--- DATA EXCERPTS Enclosed Below ---

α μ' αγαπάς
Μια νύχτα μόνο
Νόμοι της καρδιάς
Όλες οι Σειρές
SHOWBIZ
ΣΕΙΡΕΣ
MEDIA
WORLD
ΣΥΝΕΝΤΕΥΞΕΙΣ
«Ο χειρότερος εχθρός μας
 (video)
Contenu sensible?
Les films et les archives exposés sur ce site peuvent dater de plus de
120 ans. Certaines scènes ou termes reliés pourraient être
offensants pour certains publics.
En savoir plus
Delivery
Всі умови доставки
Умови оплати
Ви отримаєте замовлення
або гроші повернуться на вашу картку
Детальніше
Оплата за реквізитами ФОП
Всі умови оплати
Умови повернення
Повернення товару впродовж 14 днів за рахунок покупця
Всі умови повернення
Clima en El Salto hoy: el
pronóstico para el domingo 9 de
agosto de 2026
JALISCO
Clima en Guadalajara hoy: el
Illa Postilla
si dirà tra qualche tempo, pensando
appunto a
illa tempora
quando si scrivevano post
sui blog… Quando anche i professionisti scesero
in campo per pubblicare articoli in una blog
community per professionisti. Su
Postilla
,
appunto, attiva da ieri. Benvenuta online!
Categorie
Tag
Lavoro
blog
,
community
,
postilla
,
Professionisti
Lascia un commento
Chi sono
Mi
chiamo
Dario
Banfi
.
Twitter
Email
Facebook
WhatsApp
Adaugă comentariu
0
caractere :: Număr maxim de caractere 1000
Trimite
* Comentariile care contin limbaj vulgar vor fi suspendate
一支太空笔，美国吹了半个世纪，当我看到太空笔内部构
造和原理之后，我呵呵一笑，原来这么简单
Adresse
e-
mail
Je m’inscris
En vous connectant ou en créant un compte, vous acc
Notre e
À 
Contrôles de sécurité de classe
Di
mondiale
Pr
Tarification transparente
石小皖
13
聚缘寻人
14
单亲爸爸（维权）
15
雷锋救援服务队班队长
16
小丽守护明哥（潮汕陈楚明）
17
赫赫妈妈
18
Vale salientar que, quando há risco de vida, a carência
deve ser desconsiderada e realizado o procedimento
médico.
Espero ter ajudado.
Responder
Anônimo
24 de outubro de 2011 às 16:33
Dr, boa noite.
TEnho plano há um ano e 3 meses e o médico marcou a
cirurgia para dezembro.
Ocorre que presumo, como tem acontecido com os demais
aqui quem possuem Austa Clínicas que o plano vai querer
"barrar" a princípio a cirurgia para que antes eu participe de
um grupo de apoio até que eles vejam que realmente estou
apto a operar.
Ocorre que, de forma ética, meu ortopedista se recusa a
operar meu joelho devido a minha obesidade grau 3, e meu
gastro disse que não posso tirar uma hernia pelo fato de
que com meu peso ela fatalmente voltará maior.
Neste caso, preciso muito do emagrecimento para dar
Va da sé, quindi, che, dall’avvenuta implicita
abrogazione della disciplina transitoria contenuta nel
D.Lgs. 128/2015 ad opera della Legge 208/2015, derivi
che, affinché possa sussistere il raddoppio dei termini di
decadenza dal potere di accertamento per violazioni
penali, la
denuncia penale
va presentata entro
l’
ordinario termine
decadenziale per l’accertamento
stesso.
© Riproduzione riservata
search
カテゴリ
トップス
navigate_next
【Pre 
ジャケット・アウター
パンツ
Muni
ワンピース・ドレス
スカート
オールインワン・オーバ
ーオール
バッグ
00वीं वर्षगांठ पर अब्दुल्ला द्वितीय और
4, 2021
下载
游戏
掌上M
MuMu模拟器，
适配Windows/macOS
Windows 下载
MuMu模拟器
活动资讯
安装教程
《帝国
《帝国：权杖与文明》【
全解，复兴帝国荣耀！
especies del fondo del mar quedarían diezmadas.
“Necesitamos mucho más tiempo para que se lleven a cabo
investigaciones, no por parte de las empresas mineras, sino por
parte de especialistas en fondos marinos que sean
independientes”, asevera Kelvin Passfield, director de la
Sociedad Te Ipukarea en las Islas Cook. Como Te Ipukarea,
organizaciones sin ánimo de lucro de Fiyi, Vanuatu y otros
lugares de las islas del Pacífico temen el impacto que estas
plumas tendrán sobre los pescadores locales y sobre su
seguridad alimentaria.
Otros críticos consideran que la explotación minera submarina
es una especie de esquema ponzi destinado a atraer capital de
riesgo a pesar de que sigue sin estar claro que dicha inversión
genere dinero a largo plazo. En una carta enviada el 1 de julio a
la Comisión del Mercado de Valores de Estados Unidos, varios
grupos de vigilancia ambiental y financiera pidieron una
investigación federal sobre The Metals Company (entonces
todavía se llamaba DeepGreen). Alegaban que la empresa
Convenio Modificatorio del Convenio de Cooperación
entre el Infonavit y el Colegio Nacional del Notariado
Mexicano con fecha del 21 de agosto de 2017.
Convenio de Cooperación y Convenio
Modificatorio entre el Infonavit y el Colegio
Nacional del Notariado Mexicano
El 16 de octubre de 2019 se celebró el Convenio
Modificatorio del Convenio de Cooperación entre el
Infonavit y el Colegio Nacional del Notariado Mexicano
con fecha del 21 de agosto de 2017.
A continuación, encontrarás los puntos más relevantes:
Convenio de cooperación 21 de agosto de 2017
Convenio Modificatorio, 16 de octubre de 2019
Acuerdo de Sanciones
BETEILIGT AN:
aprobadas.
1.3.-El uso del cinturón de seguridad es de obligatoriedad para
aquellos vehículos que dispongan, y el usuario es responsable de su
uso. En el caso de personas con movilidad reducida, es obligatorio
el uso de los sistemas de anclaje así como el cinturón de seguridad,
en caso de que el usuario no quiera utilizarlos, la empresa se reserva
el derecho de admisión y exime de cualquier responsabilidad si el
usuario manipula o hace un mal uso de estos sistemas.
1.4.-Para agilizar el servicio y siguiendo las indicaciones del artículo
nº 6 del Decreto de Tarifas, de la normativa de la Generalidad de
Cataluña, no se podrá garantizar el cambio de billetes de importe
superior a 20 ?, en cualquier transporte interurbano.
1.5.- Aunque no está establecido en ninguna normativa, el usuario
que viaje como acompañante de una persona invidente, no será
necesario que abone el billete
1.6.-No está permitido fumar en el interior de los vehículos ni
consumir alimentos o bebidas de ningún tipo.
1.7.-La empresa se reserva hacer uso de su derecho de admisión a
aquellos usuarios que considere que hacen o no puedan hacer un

--- End of Enclosed DATA EXCERPTS ---

■ TO DO ■
Put the lines from the start of the records above through the line containing "Adaugă comentariu" into a JSON list of strings, one string for each line, with blank lines left out.

■ REPLY TO THE TASK ■
[
  "α μ' αγαπάς",
  "Μια νύχτα μόνο",
  "Νόμοι της καρδιάς",
  "Όλες οι Σειρές",
  "SHOWBIZ",
  "ΣΕΙΡΕΣ",
  "MEDIA",
  "WORLD",
  "ΣΥΝΕΝΤΕΥΞΕΙΣ",
  "«Ο χειρότερος εχθρός μας",
  " (video)",
  "Contenu sensible?",
  "Les films et les archives exposés sur ce site peuvent dater de plus de",
  "120 ans. Certaines scènes ou termes reliés pourraient être",
  "offensants pour certains publics.",
  "En savoir plus",
  "Delivery",
  "Всі умови доставки",
  "Умови оплати",
  "Ви отримаєте замовлення",
  "або гроші повернуться на вашу картку",
  "Детальніше",
  "Оплата за реквізитами ФОП",
  "Всі умови оплати",
  "Умови повернення",
  "Повернення товару впродовж 14 днів за рахунок покупця",
  "Всі умови повернення",
  "Clima en El Salto hoy: el",
  "pronóstico para el domingo 9 de",
  "agosto de 2026",
  "JALISCO",
  "Clima en Guadalajara hoy: el",
  "Illa Postilla",
  "si dirà tra qualche tempo, pensando",
  "appunto a",
  "illa tempora",
  "quando si scrivevano post",
  "sui blog… Quando anche i professionisti scesero",
  "in campo per pubblicare articoli in una blog",
  "community per professionisti. Su",
  "Postilla",
  ",",
  "appunto, attiva da ieri. Benvenuta online!",
  "Categorie",
  "Tag",
  "Lavoro",
  "blog",
  ",",
  "community",
  ",",
  "postilla",
  ",",
  "Professionisti",
  "Lascia un commento",
  "Chi sono",
  "Mi",
  "chiamo",
  "Dario",
  "Banfi",
  ".",
  "Twitter",
  "Email",
  "Facebook",
  "WhatsApp",
  "Adaugă comentariu"
]